The Perishable Agricultural Commodities Act was enacted at the request of the fruit and vegetable industry to promote fair trade in the industry back in 1930, and it established a code for produce companies to follow.

It’s something that Oakes Farms takes seriously, and it has been abiding by the rules of PACA since inception.

With more than 2,000 acres of crops in Florida between Immokalee, Plant City and Naples, Oakes Farms maintains a diversified portfolio of services that reach a global market and includes farming, packing, shipping, retail markets and food service and seafood distribution.

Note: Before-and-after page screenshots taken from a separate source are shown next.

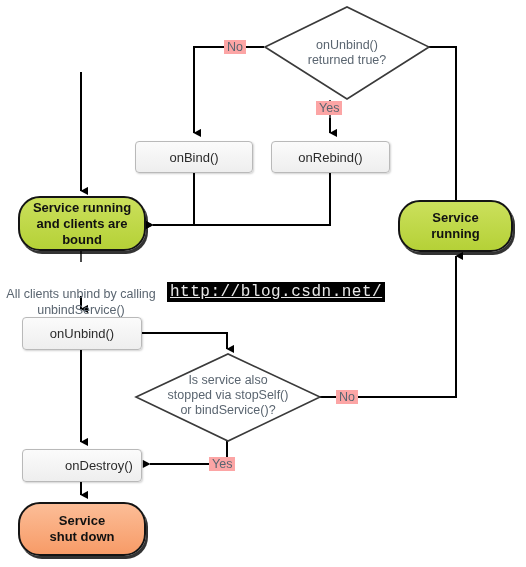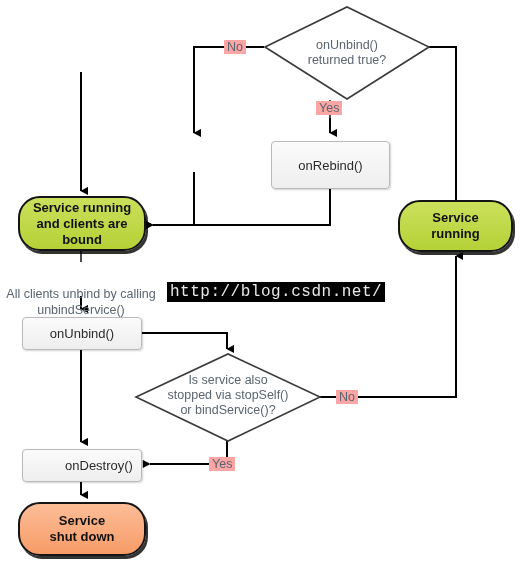--- a/index.html
+++ b/index.html
@@ -192,6 +192,7 @@
 
   <div class="edge-label" style="left:209px; top:457px;">Yes</div>
 
+  <div class="proc" style="left:135px; top:141px; width:118px; height:32px;">onBind()</div>
 
   <div class="proc" style="left:271px; top:141px; width:119px; height:48px;">onRebind()</div>
 

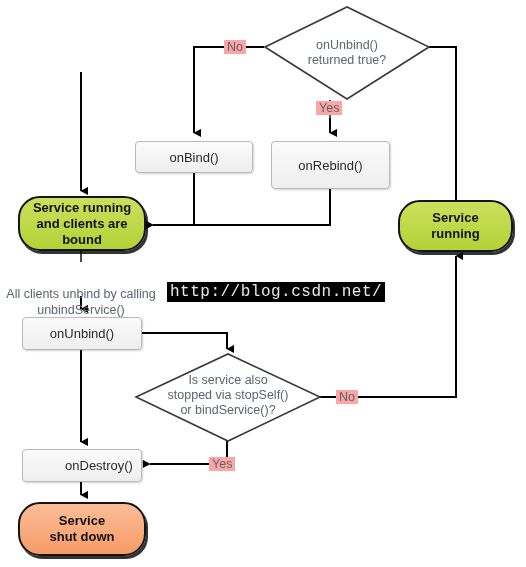--- a/index.html
+++ b/index.html
@@ -194,7 +194,7 @@
 
   <div class="proc" style="left:135px; top:141px; width:118px; height:32px;">onBind()</div>
 
-  <div class="proc" style="left:271px; top:141px; width:119px; height:48px;">onRebind()</div>
+  <div class="proc" style="left:271px; top:141px; width:119px; height:32px;">onRebind()</div>
 
   <div class="proc" style="left:22px; top:317px; width:120px; height:33px;">onUnbind()</div>
 

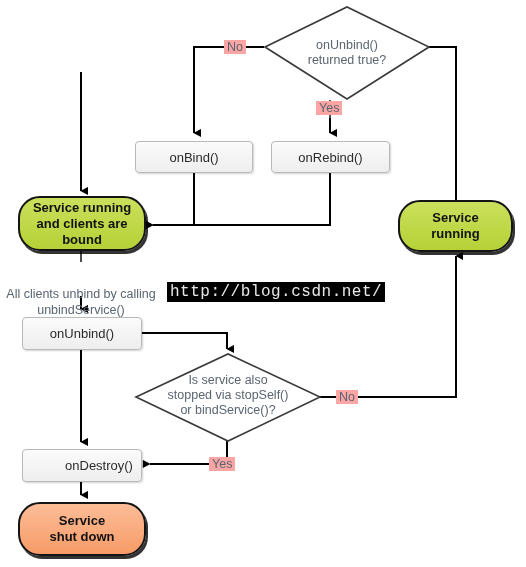--- a/index.html
+++ b/index.html
@@ -210,7 +210,7 @@
   <div class="term orange" style="left:18px; top:502px; width:128px; height:54px;">Service
 shut down</div>
 
-  <div id="watermark" style="left:167px; top:282px;">http://blog.csdn.net/</div>
+  <div id="watermark" style="left:167px; top:282px;text-decoration:underline;">http://blog.csdn.net/</div>
 
 </div>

And it’s been a valuable partner for many through the years.

That’s why when C-Squared Farms in Clanton, AL, which contracted Oakes Farms to sell its produce, brought suit against the company claiming violation of PACA, leadership at Oakes Farms wasn’t going to let them ruin its reputation and fired back.

In 2018, Oakes Farms invested money into C-Squared, owned by Joe and Cynthia Calloway, but the farm performed poorly early in the season because it suffered crop damage from Tropical Storm Alberto.

Steven Bracci, attorney for Oakes Farms, noted that while the farmers struggled, Oakes Farms kept supporting them financially, only to have the farmers opportunistically sue his client, out of nowhere and without notice, claiming breach of contract and violation of PACA. The suit was for $1.5 million.

“There are a handful of lawyers out there who represent farmers and opportunistically sue on grower’s agents under this federal statute, which is seemingly written very favorably to the farmer,” he said. “Grower’s agents oftentimes do not know how to push back on such a lawsuit, oftentimes resulting in a forced settlement or judgment against the grower’s agent that can be substantial.”

However, Oakes Farms wasn’t going to have any of that in this instance, and counter-sued C-Squared for breach of contract, because C-Squared sued without cause, replacing Oakes with other sales, when Oakes was contractually entitled to be the exclusive sales agent in exchange for Oakes’ substantial financial investment in the farm.

“After summary judgment proceedings and a three-day trial, the Court denied all of C-Squared claims against Oakes Farms and instead found in favor of Oakes Farms that C-Squared had in fact breached the contract,” Bracci said. “The judge rewarded over $750,000 in damages to Oakes Farms.”

The message here, the attorney said, is that often times these PACA lawyers catch the grower agent off guard and they have a built-in advantage for the farmer alleging things against the grower agent, even when their claims are false or unsubstantiated.

“Grower’s agents should know that they can successfully oppose these claims because the rights under PACA are not as powerful as the PACA lawyers think that they are, and often times the PACA claims lack merit,” Bracci said. “It is almost as though whenever a farmer fails financially, they file a case against the grower agent as a type of insurance policy.  That was never the intent of PACA.”

Steven Veneziano, vice president of Oakes Farms, would like to see grower agents ban together and advocate for PACA reform as Oakes Farms has seen other farmers try to copy this practice, which proves to be unsubstantiated and without any merit.